# [Parts of the exercise]
1. Restate the passage on parenting a neurodivergent child, starting at "The child, of" and ending at "am not enough.", and swap "parents" for "caregivers".
2. Pick up the passage on parenting a neurodivergent child after its final sentence and carry it forward.

# [Excerpted text]
Raising a neurodivergent child can make us feel insecure in our parenting. When we struggle to help our children with a particular challenge, we might project our own feelings of helplessness onto them. Sometimes it comes out as pressure: “Why can’t you just try harder?” Sometimes it appears as withdrawal: “I can’t handle this right now.” And sometimes it manifests as subtle expressions of disappointment.

Clement Coetzee/peopleimages/AdobeStock
Source: Clement Coetzee/peopleimages/AdobeStock

The child, of course, isn’t aware of the history behind these reactions. All they know is that something about me makes my parents upset. This feeds into the child’s own shame: Maybe I am too much. Maybe I am not enough.

Our society has a problematic relationship with disability. Parents themselves have grown up in an ableist culture that prizes independence, conformity, and achievement. When their child doesn’t fit the mold, parents may project society’s contempt onto the child. The parent may feel shame in public or fear of judgment, which gets displaced onto the child as irritation or disgust.

In our individualistic, hyper-independent culture, we wrestle with internal conflict around vulnerability, and children with disabilities often embody sensitivity and dependency. If a parent has disowned these qualities in themselves (perhaps they were shamed for them as children), seeing them in their child reactivates old wounds. This might play out by rejecting their child as “weak” or “needy.”

# [Supplied data]
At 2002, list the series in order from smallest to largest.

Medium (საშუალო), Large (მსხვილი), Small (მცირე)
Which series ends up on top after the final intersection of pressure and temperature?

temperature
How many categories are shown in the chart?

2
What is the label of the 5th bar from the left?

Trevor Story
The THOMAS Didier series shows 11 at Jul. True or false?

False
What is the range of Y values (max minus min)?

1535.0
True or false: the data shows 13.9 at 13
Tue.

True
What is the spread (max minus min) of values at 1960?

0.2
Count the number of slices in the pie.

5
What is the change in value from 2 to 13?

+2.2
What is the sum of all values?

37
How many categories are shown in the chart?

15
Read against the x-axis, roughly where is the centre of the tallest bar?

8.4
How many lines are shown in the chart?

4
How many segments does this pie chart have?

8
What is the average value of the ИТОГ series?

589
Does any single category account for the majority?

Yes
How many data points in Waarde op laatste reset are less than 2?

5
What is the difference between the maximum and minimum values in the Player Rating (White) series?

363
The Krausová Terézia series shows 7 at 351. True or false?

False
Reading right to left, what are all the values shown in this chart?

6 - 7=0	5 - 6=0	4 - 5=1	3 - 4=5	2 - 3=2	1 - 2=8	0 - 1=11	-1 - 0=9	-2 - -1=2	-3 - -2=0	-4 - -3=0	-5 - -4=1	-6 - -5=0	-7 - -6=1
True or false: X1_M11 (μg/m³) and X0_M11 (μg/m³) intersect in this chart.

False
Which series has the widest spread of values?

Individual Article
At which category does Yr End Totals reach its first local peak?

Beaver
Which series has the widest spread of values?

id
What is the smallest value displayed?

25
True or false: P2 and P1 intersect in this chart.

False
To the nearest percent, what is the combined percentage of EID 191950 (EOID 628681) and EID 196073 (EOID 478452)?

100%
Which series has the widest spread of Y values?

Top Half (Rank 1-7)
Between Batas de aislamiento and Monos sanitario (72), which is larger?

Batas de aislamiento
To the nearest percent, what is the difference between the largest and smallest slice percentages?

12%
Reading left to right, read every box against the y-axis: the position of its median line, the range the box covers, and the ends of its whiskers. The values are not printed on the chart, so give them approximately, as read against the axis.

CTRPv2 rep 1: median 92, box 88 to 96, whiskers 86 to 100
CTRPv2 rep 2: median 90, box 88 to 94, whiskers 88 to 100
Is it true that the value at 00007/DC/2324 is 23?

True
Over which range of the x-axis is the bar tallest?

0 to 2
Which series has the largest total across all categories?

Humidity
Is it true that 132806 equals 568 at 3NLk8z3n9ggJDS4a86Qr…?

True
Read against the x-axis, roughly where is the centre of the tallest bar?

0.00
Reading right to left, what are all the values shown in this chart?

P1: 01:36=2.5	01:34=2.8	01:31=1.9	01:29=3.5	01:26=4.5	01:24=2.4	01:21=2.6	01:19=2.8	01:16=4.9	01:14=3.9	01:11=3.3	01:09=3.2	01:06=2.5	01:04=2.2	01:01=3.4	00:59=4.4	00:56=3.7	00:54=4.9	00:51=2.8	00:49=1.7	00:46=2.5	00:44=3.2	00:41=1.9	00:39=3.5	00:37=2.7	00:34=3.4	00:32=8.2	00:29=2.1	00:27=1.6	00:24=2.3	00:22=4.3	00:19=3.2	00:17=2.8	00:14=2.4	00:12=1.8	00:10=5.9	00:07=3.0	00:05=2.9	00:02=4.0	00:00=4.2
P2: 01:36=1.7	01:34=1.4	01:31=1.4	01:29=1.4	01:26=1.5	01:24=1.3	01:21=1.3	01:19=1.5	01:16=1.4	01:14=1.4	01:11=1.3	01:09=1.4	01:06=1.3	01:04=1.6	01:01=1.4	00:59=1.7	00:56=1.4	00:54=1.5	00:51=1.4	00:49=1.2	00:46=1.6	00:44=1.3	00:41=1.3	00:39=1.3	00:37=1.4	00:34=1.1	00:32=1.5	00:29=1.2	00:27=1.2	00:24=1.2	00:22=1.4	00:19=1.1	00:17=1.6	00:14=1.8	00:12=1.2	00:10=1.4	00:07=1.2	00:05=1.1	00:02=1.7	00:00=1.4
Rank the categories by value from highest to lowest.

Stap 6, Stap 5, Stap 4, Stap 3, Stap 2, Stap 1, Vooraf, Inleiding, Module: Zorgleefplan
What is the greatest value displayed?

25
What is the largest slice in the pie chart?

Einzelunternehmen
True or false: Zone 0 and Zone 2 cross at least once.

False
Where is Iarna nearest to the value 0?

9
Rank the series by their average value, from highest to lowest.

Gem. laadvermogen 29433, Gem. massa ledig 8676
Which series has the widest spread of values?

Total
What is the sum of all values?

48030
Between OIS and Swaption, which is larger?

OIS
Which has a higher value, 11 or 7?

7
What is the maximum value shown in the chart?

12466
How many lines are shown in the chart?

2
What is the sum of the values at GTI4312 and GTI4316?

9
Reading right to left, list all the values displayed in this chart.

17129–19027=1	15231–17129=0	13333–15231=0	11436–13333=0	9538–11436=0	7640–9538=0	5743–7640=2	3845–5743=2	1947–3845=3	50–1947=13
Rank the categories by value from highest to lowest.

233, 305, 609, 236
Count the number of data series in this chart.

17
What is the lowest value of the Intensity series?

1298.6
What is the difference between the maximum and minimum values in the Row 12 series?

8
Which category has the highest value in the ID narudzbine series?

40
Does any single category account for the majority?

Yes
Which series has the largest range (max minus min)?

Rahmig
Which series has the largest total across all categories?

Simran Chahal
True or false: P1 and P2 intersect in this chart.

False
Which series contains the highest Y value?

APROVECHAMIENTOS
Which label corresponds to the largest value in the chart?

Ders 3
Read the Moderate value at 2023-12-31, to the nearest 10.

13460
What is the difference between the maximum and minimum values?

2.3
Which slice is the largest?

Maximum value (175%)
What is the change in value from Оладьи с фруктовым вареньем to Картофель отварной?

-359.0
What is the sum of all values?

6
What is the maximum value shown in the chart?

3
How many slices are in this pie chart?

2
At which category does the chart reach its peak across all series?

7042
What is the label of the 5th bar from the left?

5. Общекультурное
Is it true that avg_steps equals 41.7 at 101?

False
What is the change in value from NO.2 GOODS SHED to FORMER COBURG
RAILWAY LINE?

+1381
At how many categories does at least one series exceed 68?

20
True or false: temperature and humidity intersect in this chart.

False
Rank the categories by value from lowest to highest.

# [Responses by task]
1.
The child, of course, isn’t aware of the history behind these reactions. All they know is that something about me makes my caregivers upset. This feeds into the child’s own shame: Maybe I am too much. Maybe I am not enough.

2.
Parents may unconsciously project parts of themselves—such as fear, shame, anger, inadequacy, or unresolved trauma—onto their child. Instead of recognizing these emotions as their own, they unconsciously “assign” them to the child. When the child internalizes these projections and acts out the parent’s disowned feelings, psychoanalysts refer to this process as “projective identification.”

For example, a parent who feels anxious might induce anxiety in the child to hold for them. Alternatively, a parent feeling inadequate at work might judge the child’s performance in school as a way to cope with their own feelings of insufficiency. This can reinforce the child’s own sense of shame or the feeling of not being “good enough.”

Projective identification often repeats across generations. A parent who served as a container for their own parents’ unprocessed feelings may unconsciously pass these feelings to their children. This is how intergenerational shame is handed down—unresolved wounds echo forward.

The effects of projective identification can cause a child to internalize traits that aren’t their own and develop a distorted self-concept. They may feel persistent guilt or shame because they believe they are responsible for their parents’ emotions. The child becomes a caretaker for the parent rather than the other way around, and they often struggle to distinguish their own feelings from those projected onto them.

So what does healing look like?

When we accept our limitations and imperfections, we can work through and reclaim our projections. We can embrace the parts of ourselves that we were taught were unacceptable. If we hold ourselves to unrealistic standards, we will inevitably fall short.

Pixel Pro/Adobe Stock
Source: Pixel Pro/Adobe Stock

When we feel contempt for our own “defects,” we might find ourselves judging and criticizing our children. Self-awareness helps us notice when these negative feelings pop up, and we can pause to be curious. It’s almost always related to our own history rather than something our child is doing wrong.

Self-compassion teaches us to be gentle with ourselves, allowing us to accept our humanity. When we become overly concerned with others’ judgments, we might try to control our children’s behavior to avoid feeling uncomfortable or embarrassed. It always ends up feeling terrible when we lose sight of who matters.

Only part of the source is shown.